On a donc passé outre. Mais de tels comportements ne seront plus possibles avec une Palestine siégeant à l'UNESCO. Ce qui était une polémique va, rapidement, se transformer en affrontement. D'où, sans doute, le vote négatif des Canadiens et leur réaction très vive.
L'affrontement des longues mémoires
Opposé à cette candidature, le Canada a, pour sa part, évoqué une possible remise en cause de sa participation à cette agence de l'ONU. "Nous ne sommes pas heureux de la décision de l'Unesco. Nous allons évaluer quelle sera notre réponse", a déclaré le chef de la diplomatie canadienne, John Baird. "Nous sommes en train d'évaluer l'avenir de notre participation" a ajouté M. Baird, soulignant néanmoins que cette agence de l'ONU faisait un "travail très important", notamment pour la sauvegarde du patrimoine mondial. La contribution canadienne à cette agence de l'ONU avoisine 10M$ par an.

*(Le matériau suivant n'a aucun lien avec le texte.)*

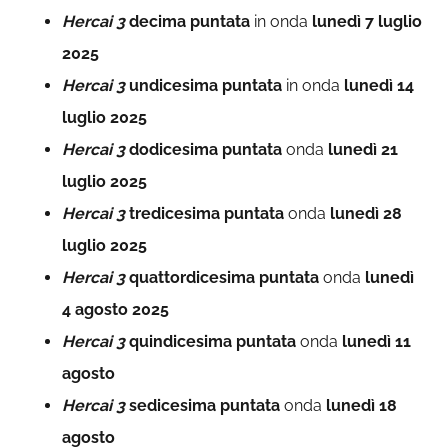
Hercai 3
decima puntata
in onda
lunedì 7 luglio
2025
Hercai 3
undicesima puntata
in onda
lunedì 14
luglio 2025
Hercai 3
dodicesima
puntata
onda
lunedì 21
luglio 2025
Hercai 3
tredicesima
puntata
onda
lunedì 28
luglio 2025
Hercai 3
quattordicesima
puntata
onda
lunedì
4 agosto 2025
Hercai 3
quindicesima
puntata
onda
lunedì 11
agosto
Hercai 3
sedicesima
puntata
onda
lunedì 18
agosto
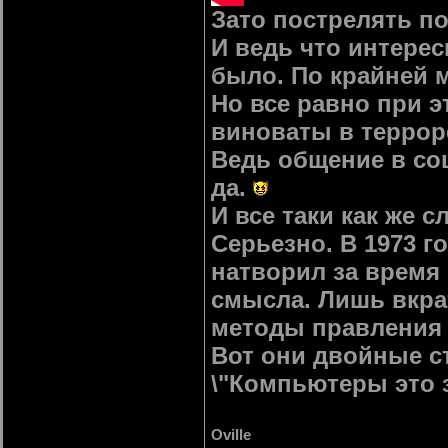
Зато пострелять п
И ведь что интерес
было. По крайней 
Но все равно при э
виноваты в терроре
Ведь общение в соц
да.
И все таки как же 
Серьезно. В 1973 г
натворил за время
смысла. Лишь вкра
методы правления
Вот они двойные с
\"Компьютеры это з
Oville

Un front culturel est maintenant ouvert, qui touche aux racines des plus longues mémoires des peuples présents sur ces terres. Cela explique la fureur d Israël car, pour l'Etat juif, le passé est la justification du présent et de l'Etat sioniste. C'est du concret, du biblique et donc du politique et même de l'intouchable.
L'adhésion à l'Unesco de la Palestine ce n'est pas discuter du sexe des anges. C'est la possibilité, donnée aux Palestiniens, de remettre en cause l'appartenance de certains biens culturels. Interrogé à la radio publique, le vice-ministre israélien des Affaires étrangères, Danny Ayalon, a affirmé qu'"Israël veut peser ses réactions à ce vote au niveau diplomatique et politique en tenant compte de ses intérêts". Selon lui, "l'Unesco est devenue une organisation politique en intégrant en son sein un Etat qui n'existe pas, à la suite du vote d'une majorité automatique de ses membres [...]. Cette démarche des Palestiniens prouve qu'ils ne veulent ni la paix ni des négociations, mais entendent perpétuer le conflit".